# TO DO:
How many lines of the listing below contain the word "pour"? Reply with the number alone.

# DATA PROVIDED:
************
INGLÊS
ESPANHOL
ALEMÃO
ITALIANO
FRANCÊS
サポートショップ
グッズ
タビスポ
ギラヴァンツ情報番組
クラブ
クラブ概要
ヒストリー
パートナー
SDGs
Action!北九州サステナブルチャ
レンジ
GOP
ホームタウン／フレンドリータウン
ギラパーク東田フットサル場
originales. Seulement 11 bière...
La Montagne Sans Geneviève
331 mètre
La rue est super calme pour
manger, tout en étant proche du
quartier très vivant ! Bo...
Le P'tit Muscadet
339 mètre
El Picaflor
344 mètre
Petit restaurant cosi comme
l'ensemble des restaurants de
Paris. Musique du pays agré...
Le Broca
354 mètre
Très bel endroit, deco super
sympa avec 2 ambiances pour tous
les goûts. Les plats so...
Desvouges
************
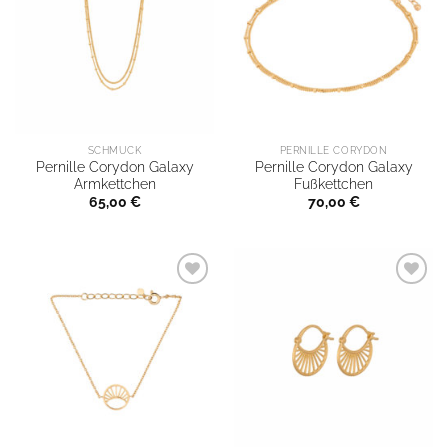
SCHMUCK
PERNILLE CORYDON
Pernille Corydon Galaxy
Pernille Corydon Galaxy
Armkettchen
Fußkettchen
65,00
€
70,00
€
************
# TASK SOLUTION:
2